In an exemplary embodiment, the computer-readable storage medium may include, but is not limited to: various media capable of storing computer programs, such as a usb disk, a Read-Only Memory (ROM), a Random Access Memory (RAM), a removable hard disk, a magnetic disk, or an optical disk.

Embodiments of the present invention also provide an electronic device comprising a memory having a computer program stored therein and a processor arranged to run the computer program to perform the steps of any of the above method embodiments.

In an exemplary embodiment, the electronic apparatus may further include a transmission device and an input/output device, wherein the transmission device is connected to the processor, and the input/output device is connected to the processor.

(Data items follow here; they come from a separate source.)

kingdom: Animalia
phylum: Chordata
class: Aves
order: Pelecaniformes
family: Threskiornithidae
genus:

For specific examples in this embodiment, reference may be made to the examples described in the above embodiments and exemplary embodiments, and details of this embodiment are not repeated herein.

It will be apparent to those skilled in the art that the various modules or steps of the invention described above may be implemented using a general purpose computing device, they may be centralized on a single computing device or distributed across a network of computing devices, and they may be implemented using program code executable by the computing devices, such that they may be stored in a memory device and executed by the computing device, and in some cases, the steps shown or described may be performed in an order different than that described herein, or they may be separately fabricated into various integrated circuit modules, or multiple ones of them may be fabricated into a single integrated circuit module. Thus, the present invention is not limited to any specific combination of hardware and software.

The above description is only a preferred embodiment of the present invention and is not intended to limit the present invention, and various modifications and changes may be made by those skilled in the art. Any modification, equivalent replacement, or improvement made within the principle of the present invention should be included in the protection scope of the present invention.